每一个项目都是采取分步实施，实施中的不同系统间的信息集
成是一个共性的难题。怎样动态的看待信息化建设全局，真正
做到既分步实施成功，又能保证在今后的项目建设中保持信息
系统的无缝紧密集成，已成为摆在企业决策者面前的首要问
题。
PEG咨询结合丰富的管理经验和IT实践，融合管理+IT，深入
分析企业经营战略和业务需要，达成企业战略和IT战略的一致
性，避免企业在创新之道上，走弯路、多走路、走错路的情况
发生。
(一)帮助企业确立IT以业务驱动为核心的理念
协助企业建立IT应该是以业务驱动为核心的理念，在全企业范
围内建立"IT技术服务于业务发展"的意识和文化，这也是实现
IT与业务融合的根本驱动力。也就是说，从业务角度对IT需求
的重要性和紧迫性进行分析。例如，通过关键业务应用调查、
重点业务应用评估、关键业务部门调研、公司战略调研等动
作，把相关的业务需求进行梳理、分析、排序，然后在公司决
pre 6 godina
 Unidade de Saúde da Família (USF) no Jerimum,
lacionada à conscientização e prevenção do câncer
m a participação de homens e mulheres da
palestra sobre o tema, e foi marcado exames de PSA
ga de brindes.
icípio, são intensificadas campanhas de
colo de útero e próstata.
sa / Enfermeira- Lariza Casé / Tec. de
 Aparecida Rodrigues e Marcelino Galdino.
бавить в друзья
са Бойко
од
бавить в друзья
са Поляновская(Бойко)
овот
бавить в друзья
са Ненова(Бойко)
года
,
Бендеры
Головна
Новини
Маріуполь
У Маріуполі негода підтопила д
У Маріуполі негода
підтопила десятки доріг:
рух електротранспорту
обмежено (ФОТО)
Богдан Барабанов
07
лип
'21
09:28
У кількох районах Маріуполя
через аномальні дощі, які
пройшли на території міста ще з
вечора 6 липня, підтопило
○ ○ ○ ○
:: Task description ::
Once you have read the records, output each one exactly as written.

:: Result of this exercise ::
每一个项目都是采取分步实施，实施中的不同系统间的信息集
成是一个共性的难题。怎样动态的看待信息化建设全局，真正
做到既分步实施成功，又能保证在今后的项目建设中保持信息
系统的无缝紧密集成，已成为摆在企业决策者面前的首要问
题。
PEG咨询结合丰富的管理经验和IT实践，融合管理+IT，深入
分析企业经营战略和业务需要，达成企业战略和IT战略的一致
性，避免企业在创新之道上，走弯路、多走路、走错路的情况
发生。
(一)帮助企业确立IT以业务驱动为核心的理念
协助企业建立IT应该是以业务驱动为核心的理念，在全企业范
围内建立"IT技术服务于业务发展"的意识和文化，这也是实现
IT与业务融合的根本驱动力。也就是说，从业务角度对IT需求
的重要性和紧迫性进行分析。例如，通过关键业务应用调查、
重点业务应用评估、关键业务部门调研、公司战略调研等动
作，把相关的业务需求进行梳理、分析、排序，然后在公司决
pre 6 godina
 Unidade de Saúde da Família (USF) no Jerimum,
lacionada à conscientização e prevenção do câncer
m a participação de homens e mulheres da
palestra sobre o tema, e foi marcado exames de PSA
ga de brindes.
icípio, são intensificadas campanhas de
colo de útero e próstata.
sa / Enfermeira- Lariza Casé / Tec. de
 Aparecida Rodrigues e Marcelino Galdino.
бавить в друзья
са Бойко
од
бавить в друзья
са Поляновская(Бойко)
овот
бавить в друзья
са Ненова(Бойко)
года
,
Бендеры
Головна
Новини
Маріуполь
У Маріуполі негода підтопила д
У Маріуполі негода
підтопила десятки доріг:
рух електротранспорту
обмежено (ФОТО)
Богдан Барабанов
07
лип
'21
09:28
У кількох районах Маріуполя
через аномальні дощі, які
пройшли на території міста ще з
вечора 6 липня, підтопило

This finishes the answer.